🤖 AI Summary
Existing LLM-based code translation methods suffer from two key limitations: (1) sensitivity to source-language syntax and vocabulary, leading to cross-lingual syntactic confusion; and (2) reliance on function-level parallel data, lacking statement-level semantic alignment and thus introducing semantic drift. This paper proposes TIT, a tree-structured instruction-tuning framework that innovatively integrates AST-driven syntax-agnostic parsing, statement-level fine-grained parallel data augmentation, and a two-stage instruction-tuning mechanism—thereby decoupling surface linguistic features while preserving structural consistency. Experiments demonstrate that TIT significantly improves translation accuracy across multiple mainstream LLMs, achieving 1.22–1.75× higher success rates than state-of-the-art methods and substantially reducing syntactic confusion. To our knowledge, TIT is the first approach to jointly optimize syntactic robustness and semantic fidelity in code translation.
📝 Abstract
Large Language Models (LLMs) have shown strong performance in automated source-to-target code translation through pretraining on extensive code corpora. However, mainstream LLM-based code translation methods suffer from two critical limitations. First, they are highly sensitive to language-specific features, which often introduce source-language syntax or lexicon into the output, leading to syntactic confusion.

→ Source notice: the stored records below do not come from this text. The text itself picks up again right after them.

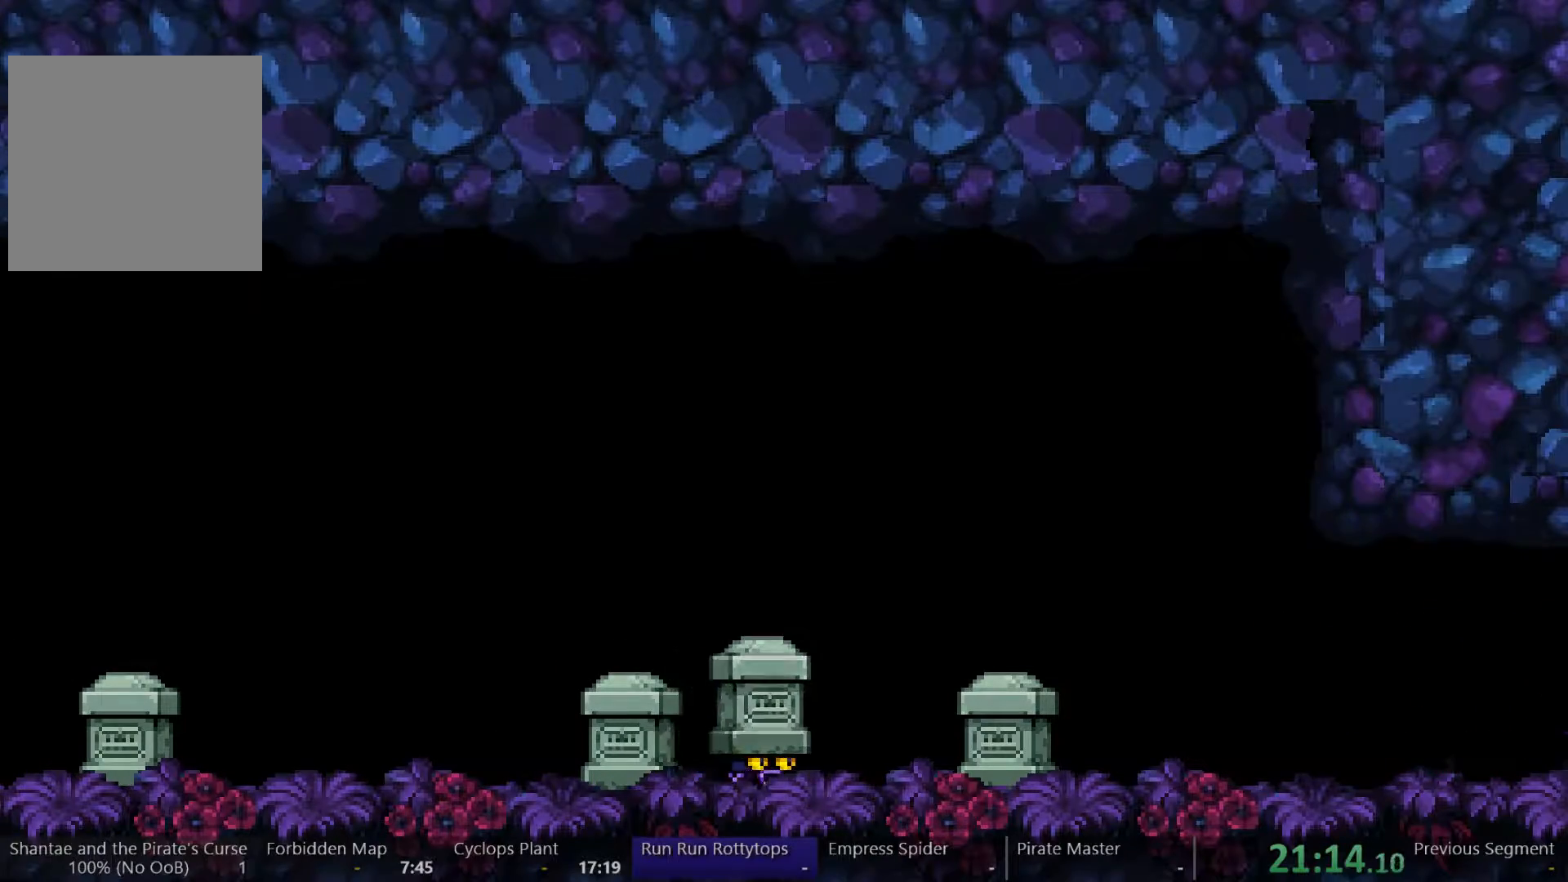
{"buttons": ["DPAD_RIGHT"], "left_stick": "center", "right_stick": "center", "events": []}
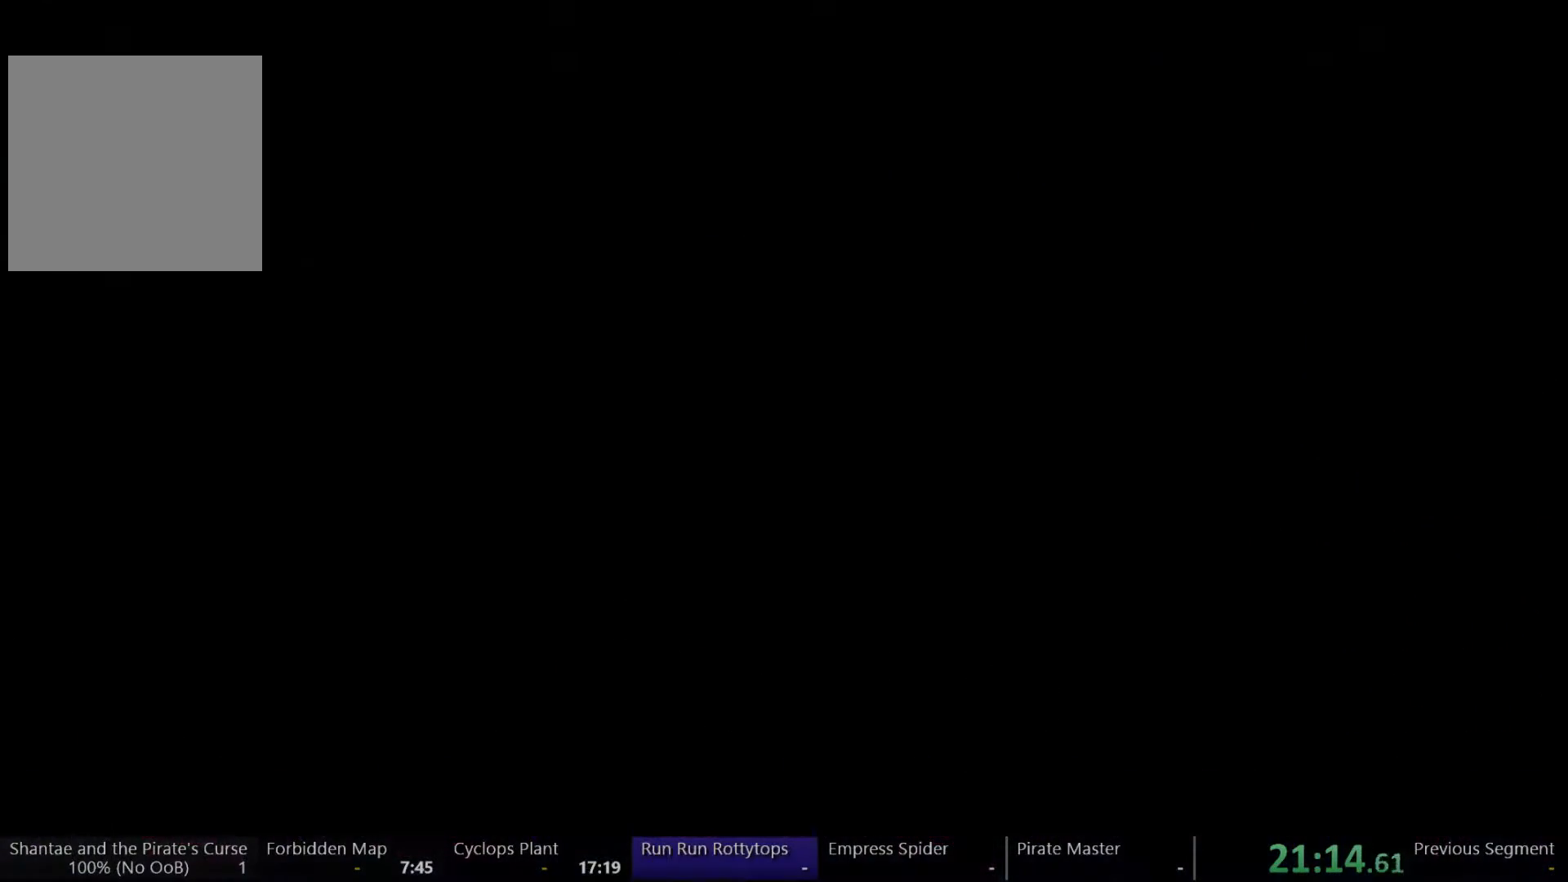
{"buttons": ["DPAD_RIGHT"], "left_stick": "center", "right_stick": "center", "events": []}
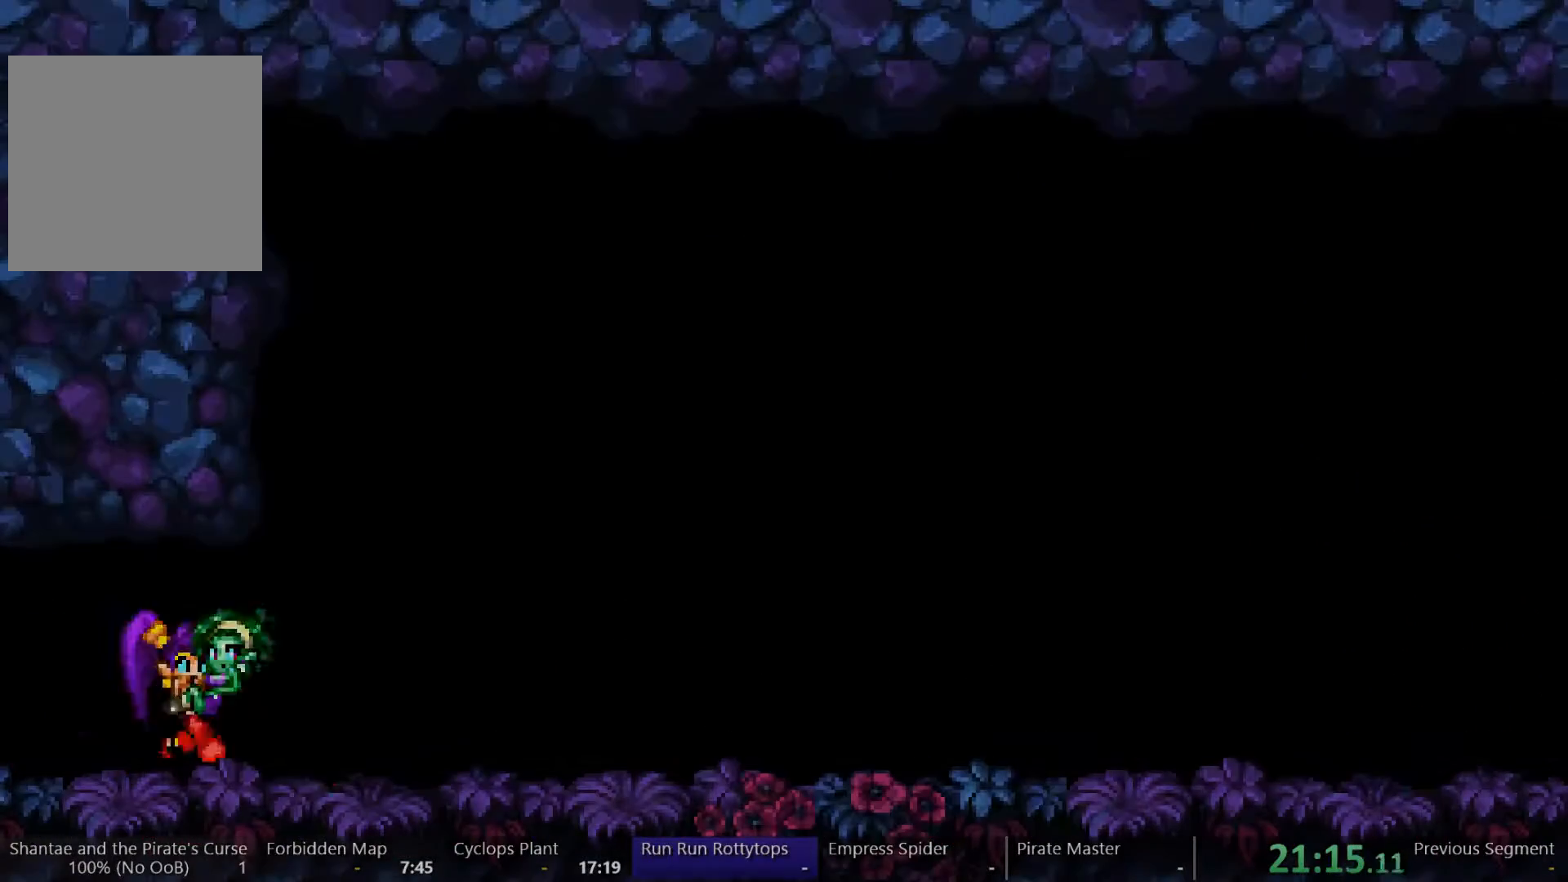
{"buttons": ["DPAD_RIGHT"], "left_stick": "center", "right_stick": "center", "events": []}
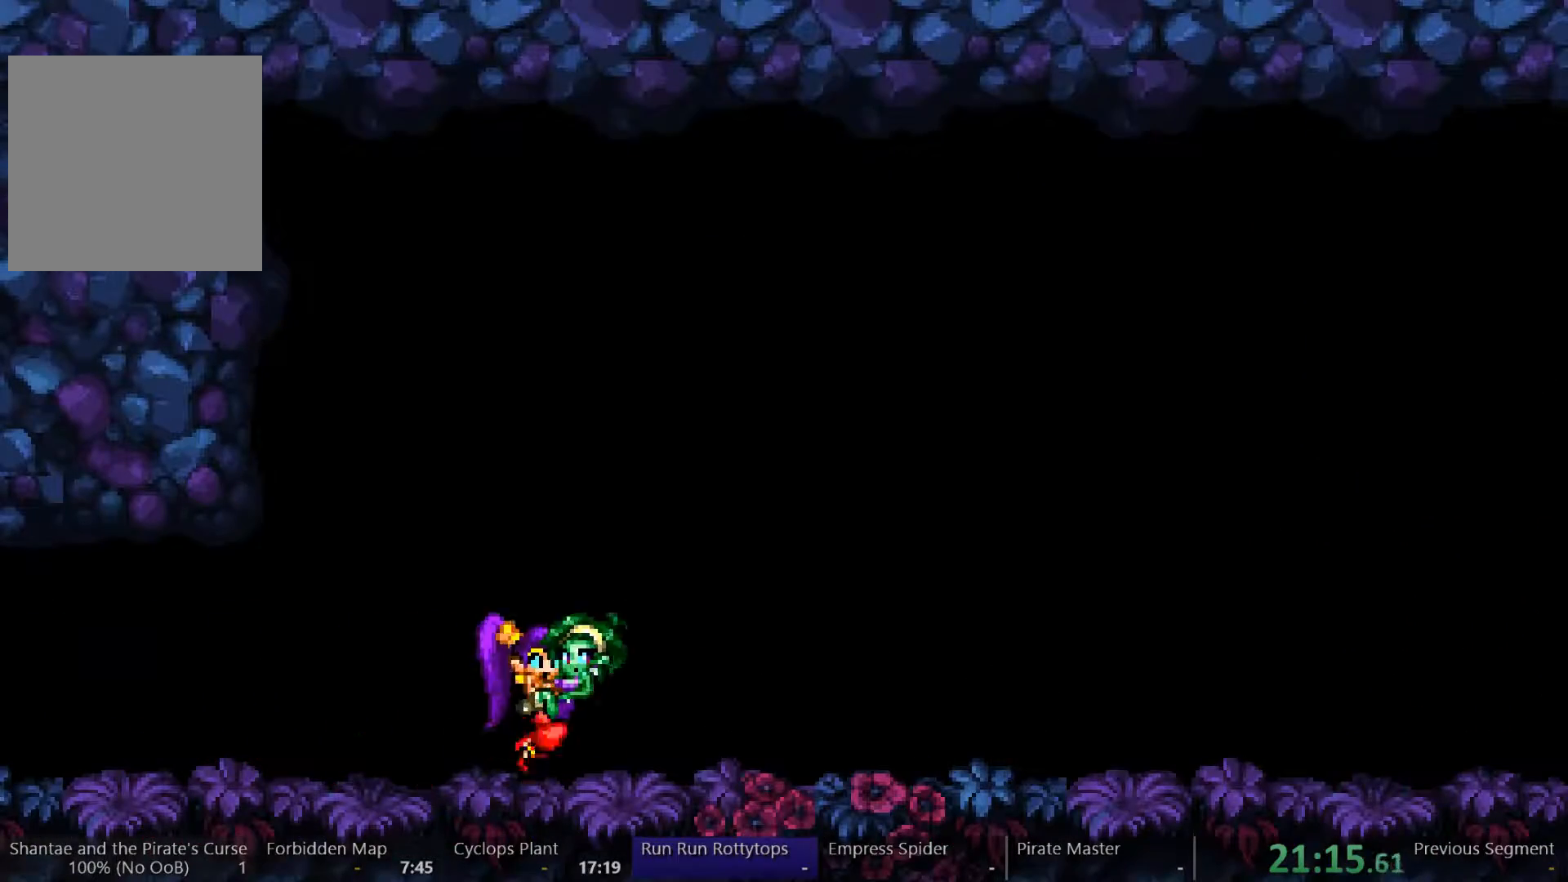
{"buttons": ["DPAD_RIGHT"], "left_stick": "center", "right_stick": "center", "events": []}
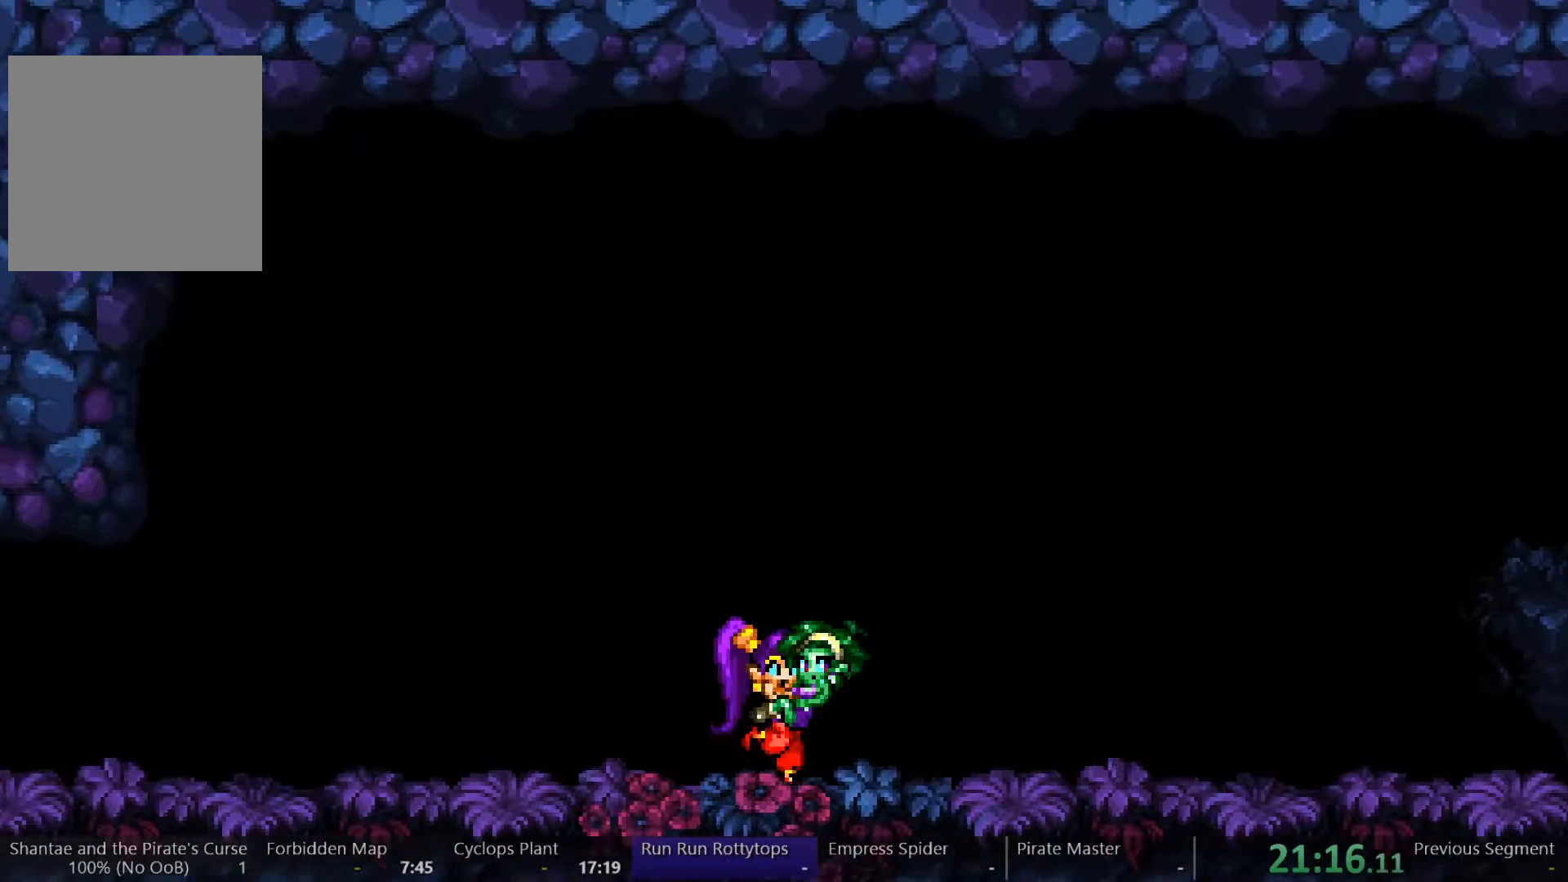
{"buttons": ["DPAD_RIGHT"], "left_stick": "center", "right_stick": "center", "events": []}
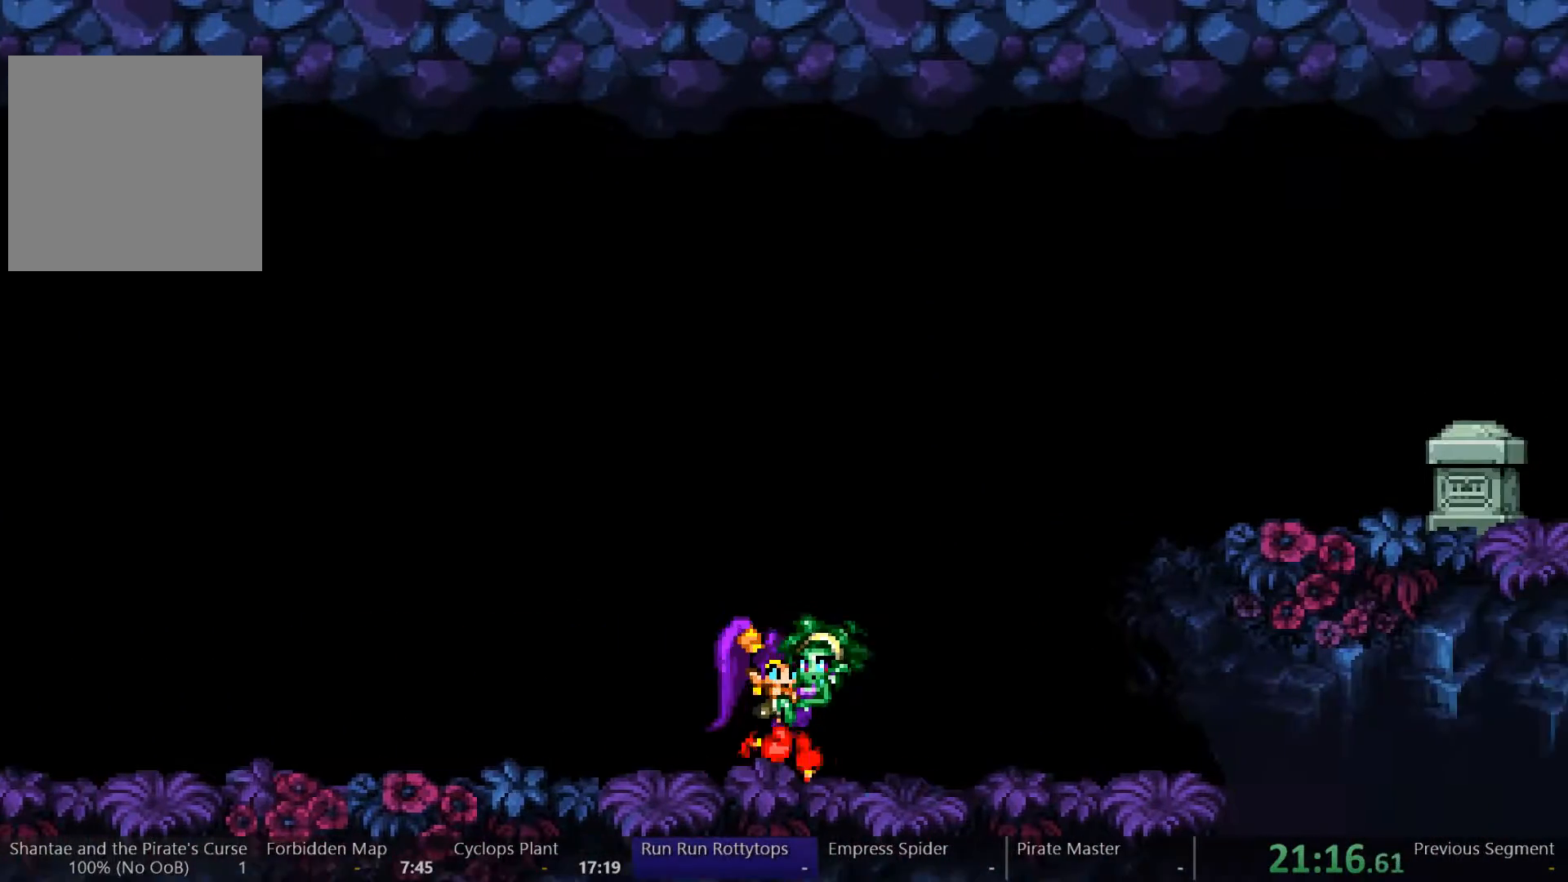
{"buttons": ["A", "DPAD_RIGHT"], "left_stick": "center", "right_stick": "center", "events": [[133, "A", "down"]]}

Second, they lack fine-grained semantic alignment due to an over-reliance on function-level parallel datasets, resulting in semantic misalignment between the translated code and the original source. To overcome these limitations, we propose TIT, a Tree-structured Instruction Tuning paradigm for LLM-based code translation. Specifically, TIT consists of three modules. First, to mitigate syntactic confusion, the syntactic information representation module integrates language-agnostic syntactic features via structured parsing. Then, to generate high-quality fine-grained parallel data, the fine-grained parallel dataset augmentation module aligns nodes with code segments through statement-level segmentation and contrastive matching. Finally, we leverage the dual-stage tree instruction tuning module to alleviate the contextual processing burden on the LLM caused by the introduction of syntactic information. The first stage employs syntax-aware fine-tuning to enable the LLM to autonomously comprehend structured syntactic information, while the second stage utilizes code generation fine-tuning to guide the model in generating accurate target code based on function-level syntactic dependencies. The experimental results demonstrate that the proposed method significantly outperforms existing approaches in multiple LLMs, achieving a success rate 1.22x-1.75x higher in code translation while markedly reducing syntactic confusion.